Entertainment Arts and Engineering won approval Friday to streamline and consolidate its two-year master's degree program under its own roof.

Program leaders started graduate classes in 2010, but students earned master's degrees in computer sciences or film and media with a concentration in video game design.

"We did it as an experiment," Executive Director Robert Kessler said at the Utah Board of Regents meeting Friday. "It's been a great experiment, and what we are asking is to take that temporary degree and turn it into a master's."

All 16 members of the first graduating class were employed when they completed their degrees last May, making a median income of $97,000. There are a total of 60 students in the program now, and demand in the profession is expected to increase by 30 percent over the next seven years, he said.

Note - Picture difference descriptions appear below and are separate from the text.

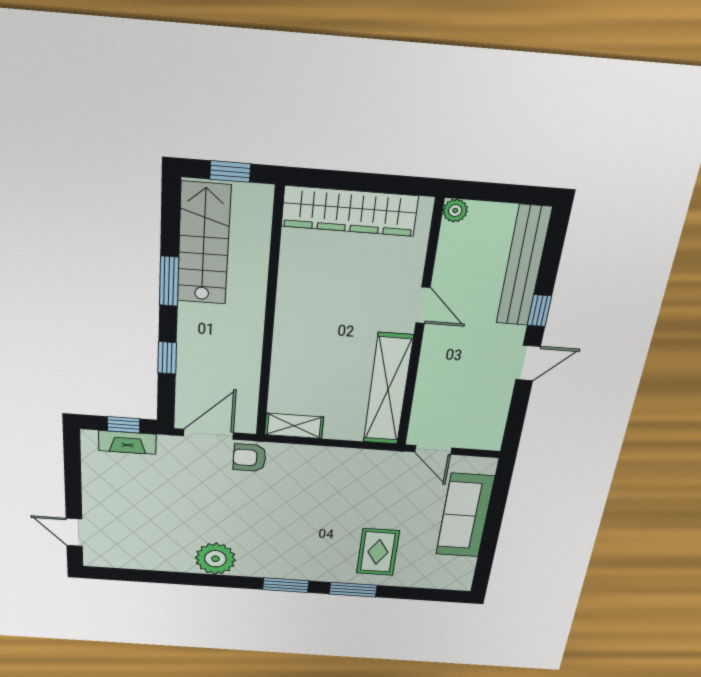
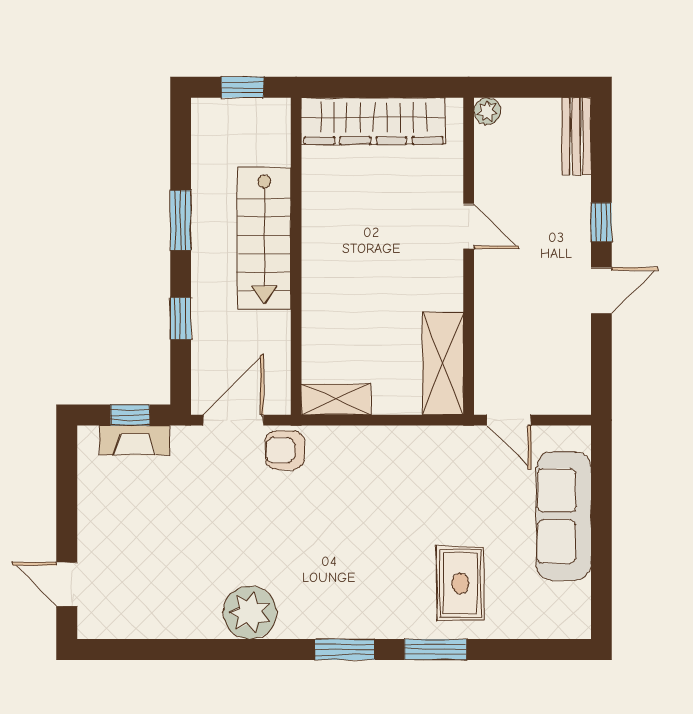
stairs: (204, 244) -> (264, 238), moved, turned 180
bench: (524, 266) -> (576, 136), width x0.54, depth x0.82
shelving: (388, 390) -> (443, 363), width x0.68

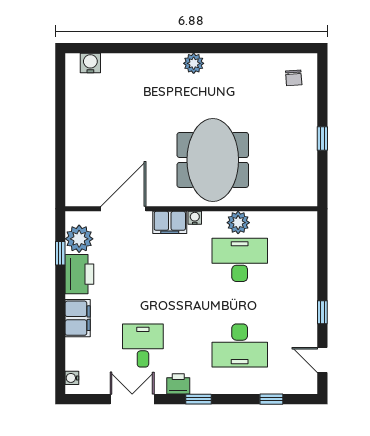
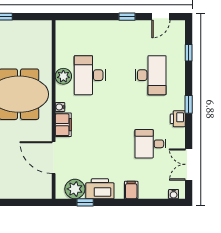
filing cabinet: (78, 318) -> (131, 190), width x0.50
double door: (132, 399) -> (189, 164), moved

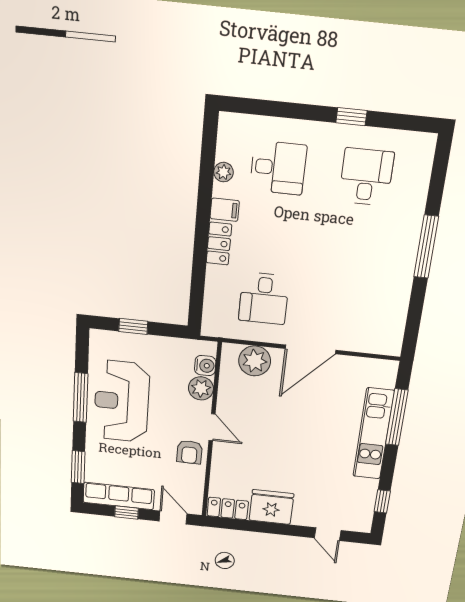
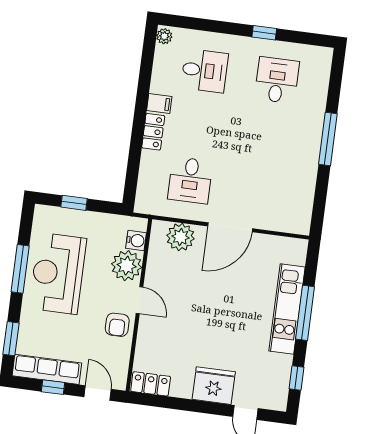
plant: (223, 172) -> (164, 36), moved
plant: (201, 388) -> (127, 266), width x1.36, depth x1.36
window: (397, 417) -> (305, 313), moved
fridge: (271, 507) -> (214, 386), moved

The current degree was ranked No. 2 among graduate programs in the country by the Princeton Review earlier this month. Among undergraduate programs, the U.'s was named the best in the country.

The new version of the graduate degree will give video game program leaders more control over admissions and number of credit hours, Kessler said, and they've got their eye onNo. 1-ranked University of Southern California. "We'll always be trying," he said.

Students can focus on one of three areas: art-oriented game design, programming-centric game engineering, or project management-like game production.

Students in each discipline work together in groups to build games.

"The way we teach," Kessler said, "students learn to work with people who don't think the way they do."